- **Your instructions**
Retype every entry word for word. Omit the pictures.

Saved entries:

━━━━━━━━━━

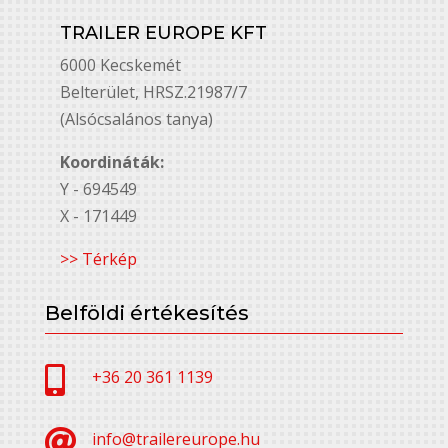
TRAILER EUROPE KFT
6000 Kecskemét
Belterület, HRSZ.21987/7
(Alsócsalános tanya)
Koordináták:
Y - 694549
X - 171449
>> Térkép
Belföldi értékesítés

+36 20 361 1139

info@trailereurope.hu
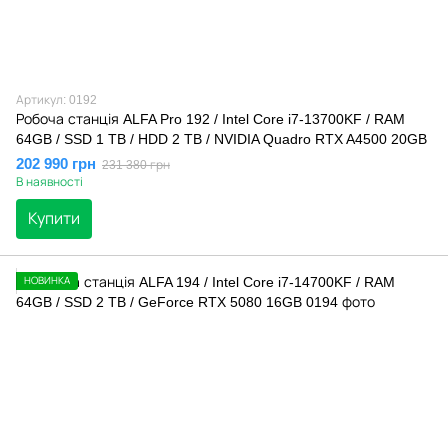
Артикул: 0192
Робоча станція ALFA Pro 192 / Intel Core i7-13700KF / RAM
64GB / SSD 1 TB / HDD 2 TB / NVIDIA Quadro RTX A4500 20GB
202 990 грн
231 380 грн
В наявності
Купити
НОВИНКА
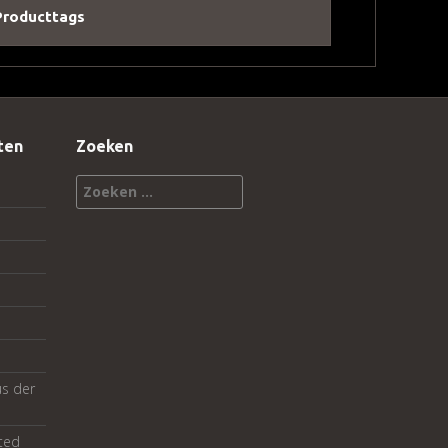
Producttags
ten
Zoeken
Zoeken
naar:
us der
ted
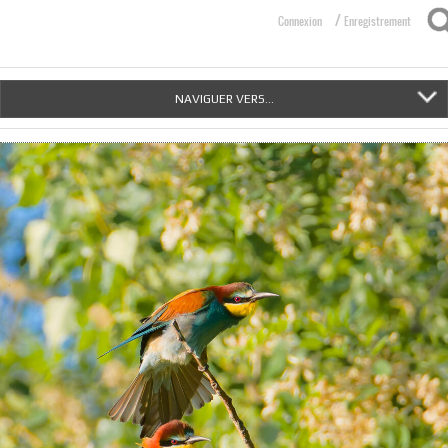
/
Connexion
Enregistrement
NAVIGUER VERS...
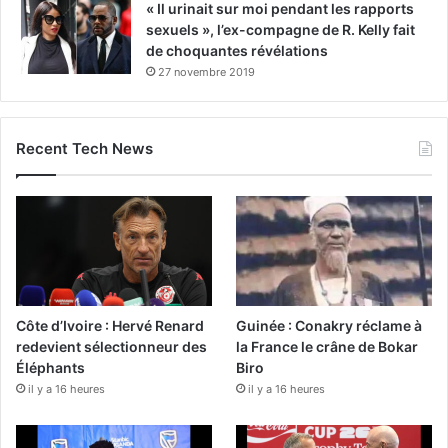
« Il urinait sur moi pendant les rapports
sexuels », l’ex-compagne de R. Kelly fait
de choquantes révélations
27 novembre 2019
Recent Tech News
Côte d’Ivoire : Hervé Renard
Guinée : Conakry réclame à
redevient sélectionneur des
la France le crâne de Bokar
Éléphants
Biro
il y a 16 heures
il y a 16 heures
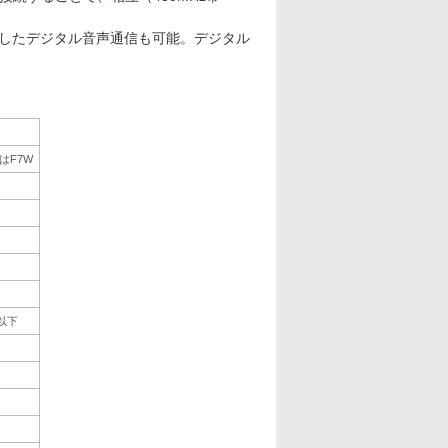
したデジタル音声通信も可能。デジタル
はF7W
A以下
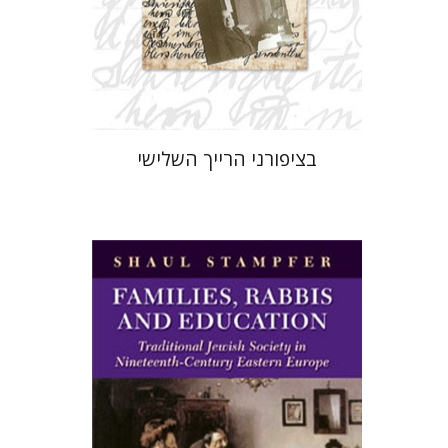
הנחת אתר ספר מודפס
$41
$46
בציפורני הרייך השלישי
שאול שטמפפר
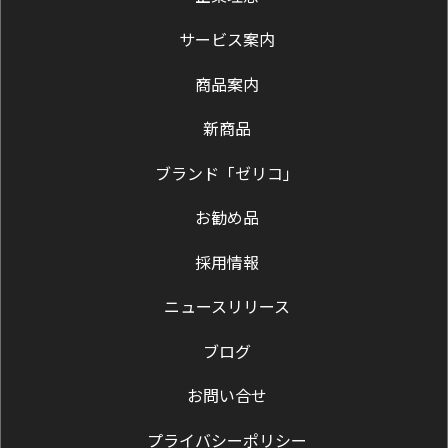
サービス案内
商品案内
新商品
ブランド「ゼリコ」
お勧め品
採用情報
ニュースリリース
ブログ
お問い合せ
プライバシーポリシー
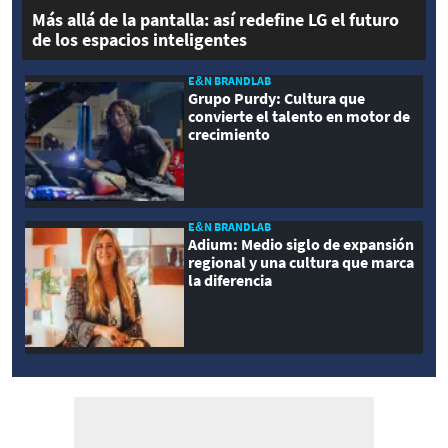
Más allá de la pantalla: así redefine LG el futuro
de los espacios inteligentes
E&N BRANDLAB
Grupo Purdy: Cultura que
convierte el talento en motor de
crecimiento
E&N BRANDLAB
Adium: Medio siglo de expansión
regional y una cultura que marca
la diferencia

━━━━━━━━━━

- **Written solution**
TRAILER EUROPE KFT
6000 Kecskemét
Belterület, HRSZ.21987/7
(Alsócsalános tanya)
Koordináták:
Y - 694549
X - 171449
>> Térkép
Belföldi értékesítés

+36 20 361 1139

info@trailereurope.hu
Артикул: 0192
Робоча станція ALFA Pro 192 / Intel Core i7-13700KF / RAM
64GB / SSD 1 TB / HDD 2 TB / NVIDIA Quadro RTX A4500 20GB
202 990 грн
231 380 грн
В наявності
Купити
НОВИНКА
Producttags
ten
Zoeken
Zoeken
naar:
us der
ted
/
Connexion
Enregistrement
NAVIGUER VERS...
« Il urinait sur moi pendant les rapports
sexuels », l’ex-compagne de R. Kelly fait
de choquantes révélations
27 novembre 2019
Recent Tech News
Côte d’Ivoire : Hervé Renard
Guinée : Conakry réclame à
redevient sélectionneur des
la France le crâne de Bokar
Éléphants
Biro
il y a 16 heures
il y a 16 heures
したデジタル音声通信も可能。デジタル
はF7W
A以下
הנחת אתר ספר מודפס
$41
$46
בציפורני הרייך השלישי
שאול שטמפפר
サービス案内
商品案内
新商品
ブランド「ゼリコ」
お勧め品
採用情報
ニュースリリース
ブログ
お問い合せ
プライバシーポリシー
Más allá de la pantalla: así redefine LG el futuro
de los espacios inteligentes
E&N BRANDLAB
Grupo Purdy: Cultura que
convierte el talento en motor de
crecimiento
E&N BRANDLAB
Adium: Medio siglo de expansión
regional y una cultura que marca
la diferencia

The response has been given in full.